Read C++ enum in python

Ludo · Aug 18, 2009

Hello,

I work in a very large project where we have C++ packages and pieces of
python code.

I've been googleing for days but what I find seems really too
complicated for what I want to do.

My business is, in python, to read enum definitions provided by the
header file of an c++ package.
Of course I could open the .h file, read the enum and transcode it by
hand into a .py file but the package is regularly updated and thus is
the enum.

My question is then simple : do we have :
- either a simple way in python to read the .h file, retrieve the c++
enum and provide an access to it in my python script
- either a simple tool (in a long-term it would be automatically run
when the c++ package is compiled) generating from the .h file a .py file
containing the python definition of the enums ?

Thank you for any suggestion.

MRAB · Aug 18, 2009

Ludo said:
Hello,

I work in a very large project where we have C++ packages and pieces of
python code.

I've been googleing for days but what I find seems really too
complicated for what I want to do.

My business is, in python, to read enum definitions provided by the
header file of an c++ package.
Of course I could open the .h file, read the enum and transcode it by
hand into a .py file but the package is regularly updated and thus is
the enum.

My question is then simple : do we have :
- either a simple way in python to read the .h file, retrieve the
c++ enum and provide an access to it in my python script
- either a simple tool (in a long-term it would be automatically run
when the c++ package is compiled) generating from the .h file a .py file
containing the python definition of the enums ?

Thank you for any suggestion.

◆ INFORMATION SHOWN ◆
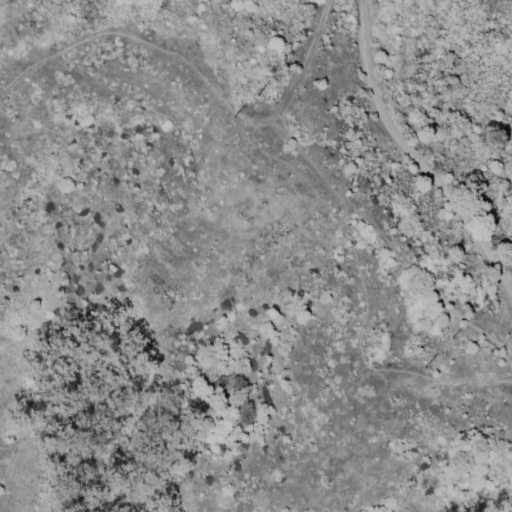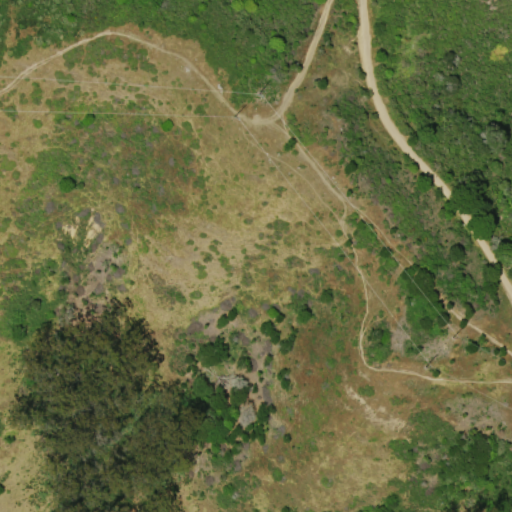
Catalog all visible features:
road: (419, 157)
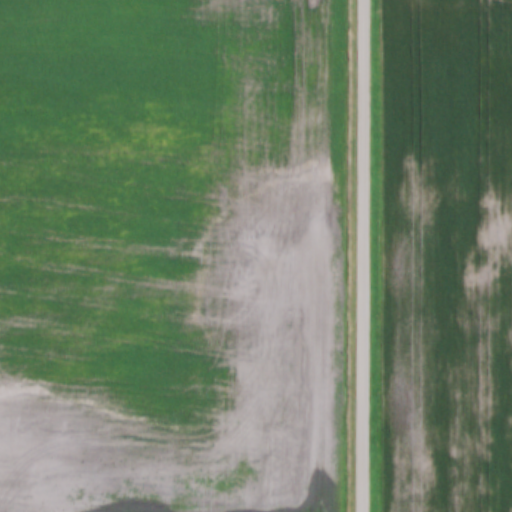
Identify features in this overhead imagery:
road: (361, 256)
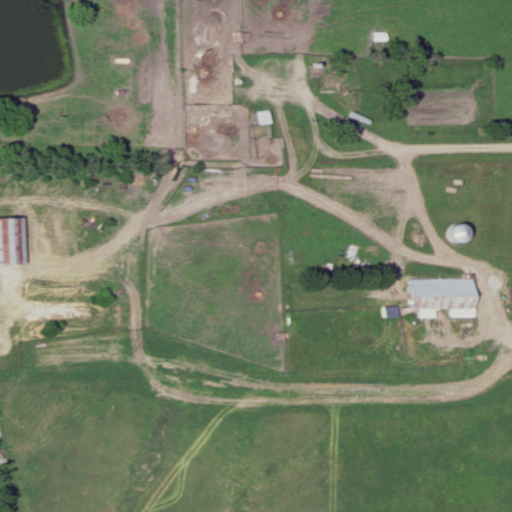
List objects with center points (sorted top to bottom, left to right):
building: (212, 88)
building: (253, 118)
road: (365, 148)
road: (237, 180)
building: (444, 234)
building: (6, 241)
road: (446, 251)
building: (430, 296)
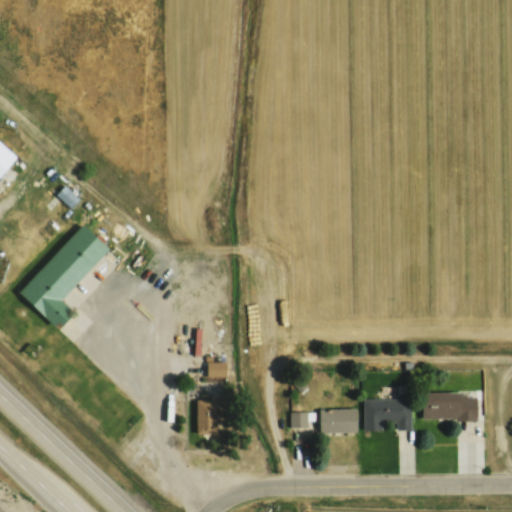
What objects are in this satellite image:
building: (5, 156)
building: (61, 274)
road: (330, 357)
building: (214, 369)
building: (447, 406)
road: (154, 410)
building: (386, 412)
building: (204, 416)
building: (297, 419)
building: (336, 421)
road: (65, 451)
road: (34, 477)
road: (357, 482)
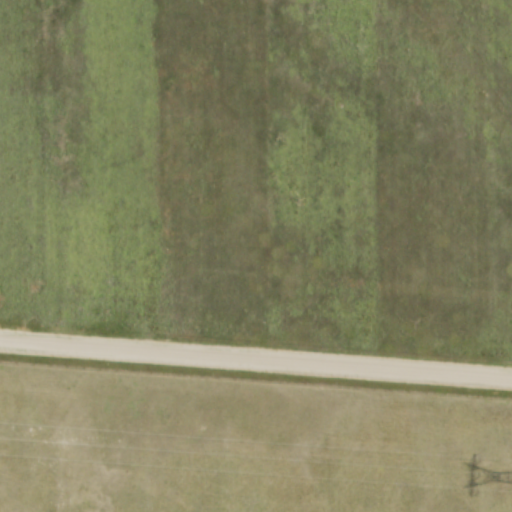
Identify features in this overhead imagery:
road: (255, 360)
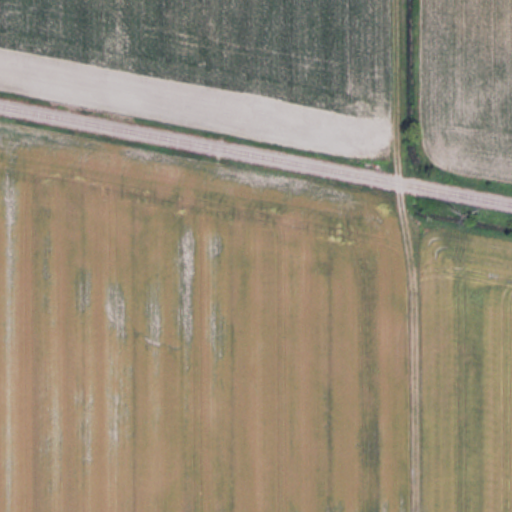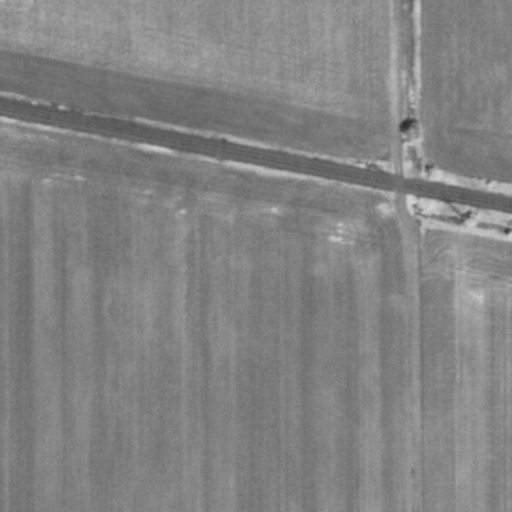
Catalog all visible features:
railway: (256, 155)
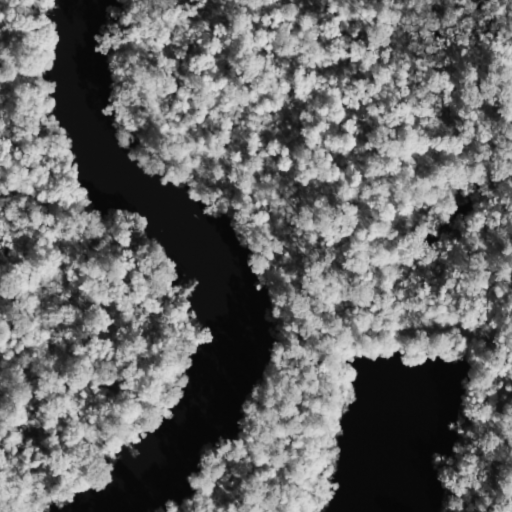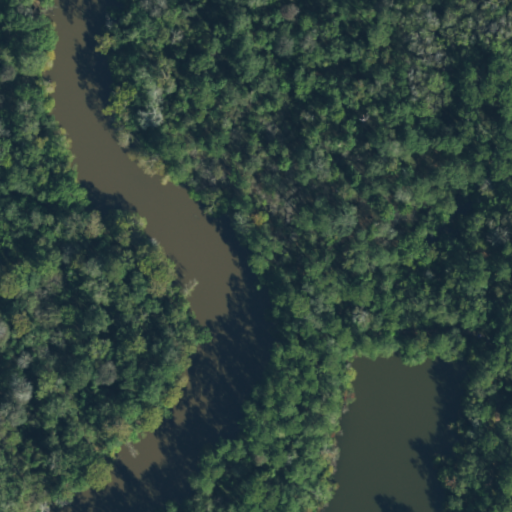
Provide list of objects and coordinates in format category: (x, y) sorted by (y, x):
river: (217, 263)
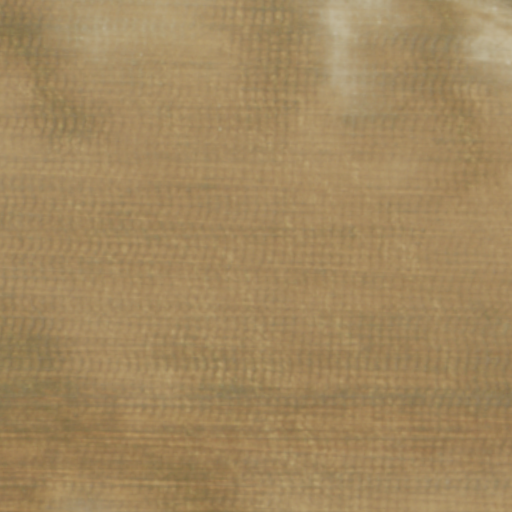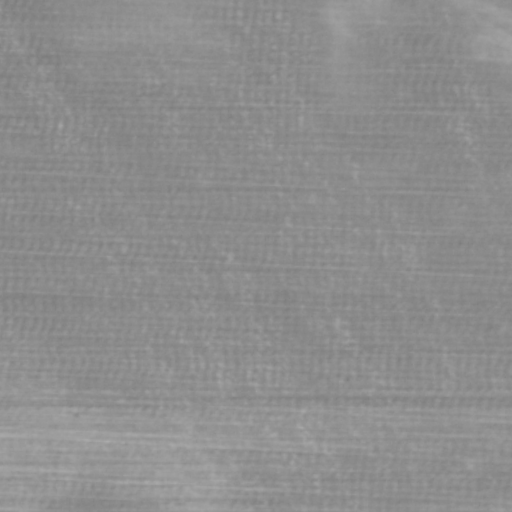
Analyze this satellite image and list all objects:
crop: (256, 256)
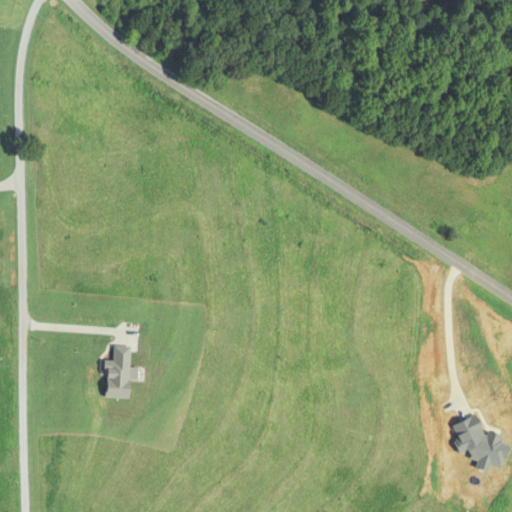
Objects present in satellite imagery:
road: (290, 157)
road: (10, 184)
road: (21, 254)
road: (71, 327)
road: (449, 336)
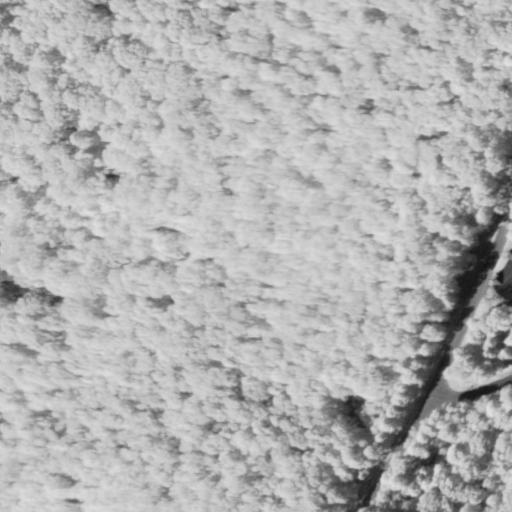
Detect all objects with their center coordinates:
building: (505, 277)
road: (476, 296)
road: (478, 390)
road: (403, 449)
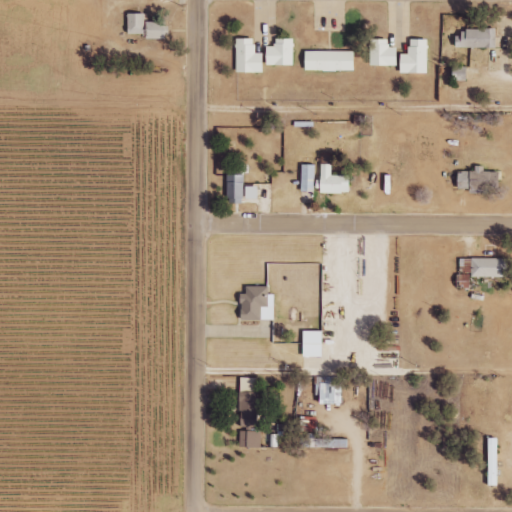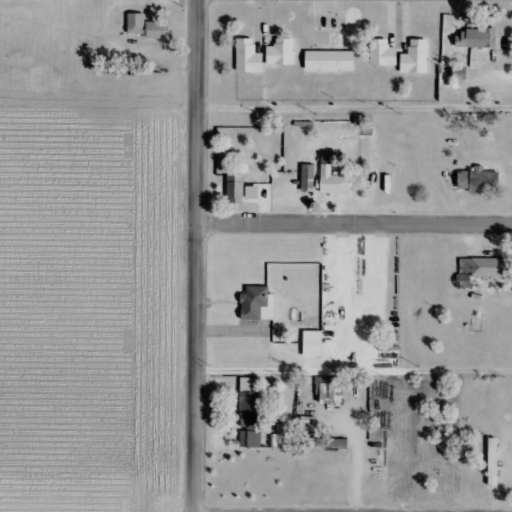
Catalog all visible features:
building: (136, 24)
building: (155, 31)
building: (157, 31)
building: (475, 39)
building: (281, 53)
building: (383, 53)
building: (249, 57)
building: (416, 58)
building: (330, 61)
road: (355, 113)
building: (308, 178)
building: (276, 181)
building: (316, 181)
building: (479, 181)
building: (334, 182)
building: (488, 183)
building: (340, 184)
building: (235, 189)
building: (244, 190)
building: (252, 193)
road: (355, 226)
road: (197, 256)
building: (480, 269)
building: (489, 271)
building: (257, 303)
building: (265, 307)
building: (313, 343)
building: (321, 347)
road: (354, 375)
building: (329, 392)
building: (250, 411)
building: (309, 423)
building: (273, 440)
building: (323, 442)
building: (493, 461)
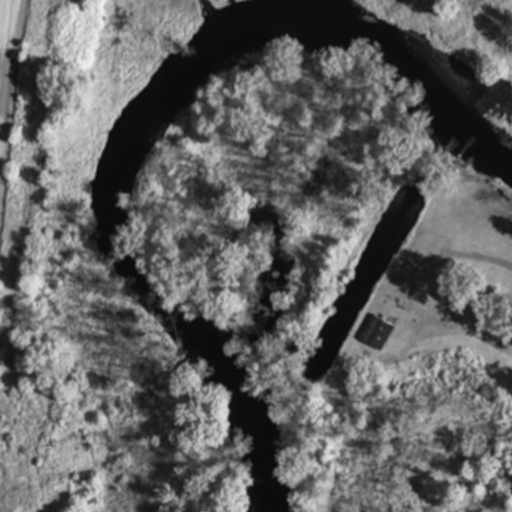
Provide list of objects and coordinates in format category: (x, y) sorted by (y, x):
river: (153, 125)
road: (491, 261)
building: (382, 326)
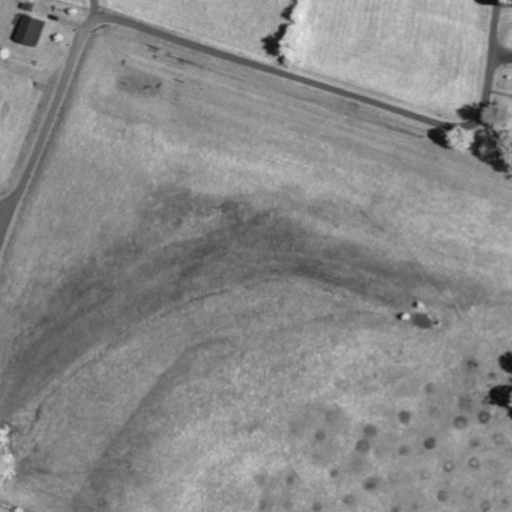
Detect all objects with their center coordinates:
road: (98, 10)
building: (37, 29)
road: (210, 49)
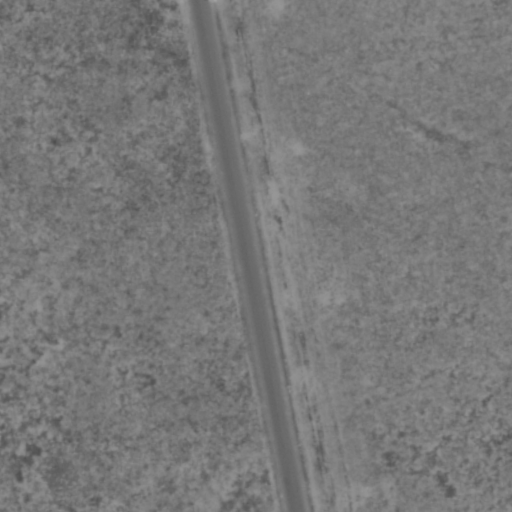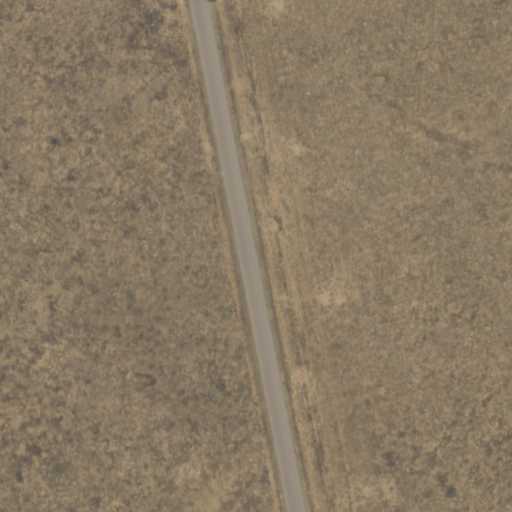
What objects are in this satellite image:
road: (244, 256)
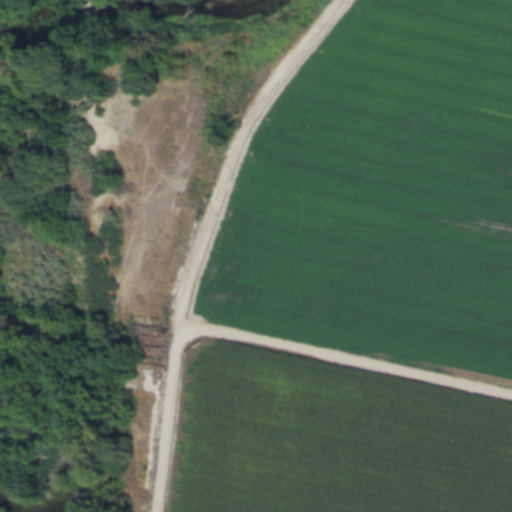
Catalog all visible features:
road: (254, 341)
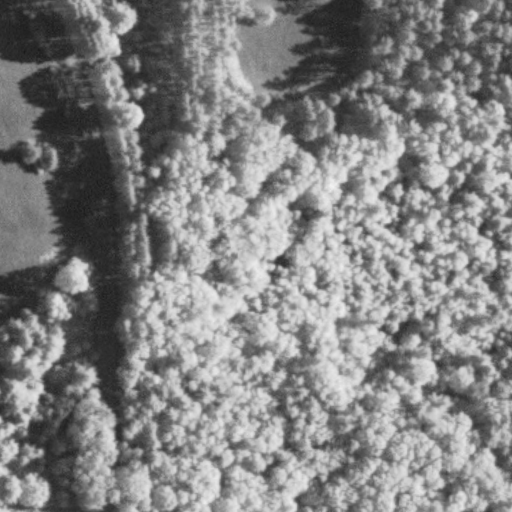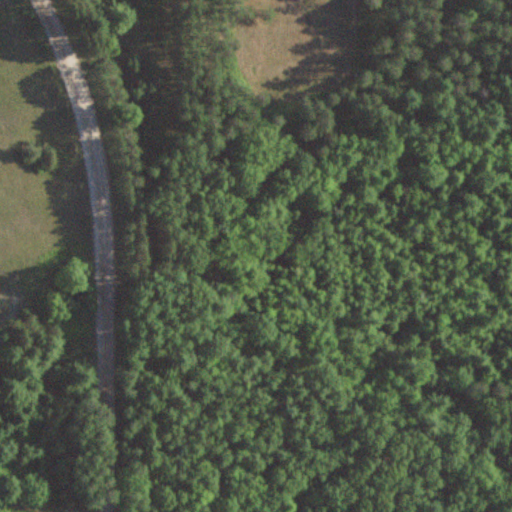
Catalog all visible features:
road: (104, 250)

◆ ACTIONS TO TAKE ◆
- 1) In the forum thread about reading C++ enums in Python, which file does Ludo want to read the enum definitions from?
- 2) Please continue the forum thread about reading C++ enums in Python from the point where it stops.
The entries come from a separate source, unrelated to the forum thread.

◆ ANSWER LIST ◆
- 1) The header (.h) file of a C++ package.

- 2)
Speaking personally, I'd parse the .h file using a regular expression
(re module) and generate a .py file. Compilers typically have a way of
letting you run external scripts (eg batch files in Windows or, in this
case, a Python script) when an application is compiled.

AggieDan04 · Aug 19, 2009

Hello,

I work in a very large project where we have C++ packages and pieces of
python code.

I've been googleing for days but what I find seems really too
complicated for what I want to do.

My business is, in python, to read enum definitions provided by the
header file of an c++ package.
Of course I could open the .h file, read the enum and transcode it by
hand into a .py file but the package is regularly updated and thus is
the enum.

My question is then simple : do we have :
- either a simple way in python to read the .h file, retrieve the c++
enum and provide an access to it in my python script

Try something like this:

file_data = open(filename).read()
# Remove comments and preprocessor directives
file_data = ' '.join(line.split('//')[0].split('#')[0] for line in
file_data.splitlines())
file_data = ' '.join(re.split(r'\/\*.*\*\/', file_data))
# Look for enums: In the first { } block after the keyword "enum"
enums = [text.split('{')[1].split('}')[0] for text in re.split(r'\benum
\b', file_data)[1:]]

for enum in enums:
last_value = -1
for enum_name in enum.split(','):
if '=' in enum_name:
enum_name, enum_value = enum_name.split('=')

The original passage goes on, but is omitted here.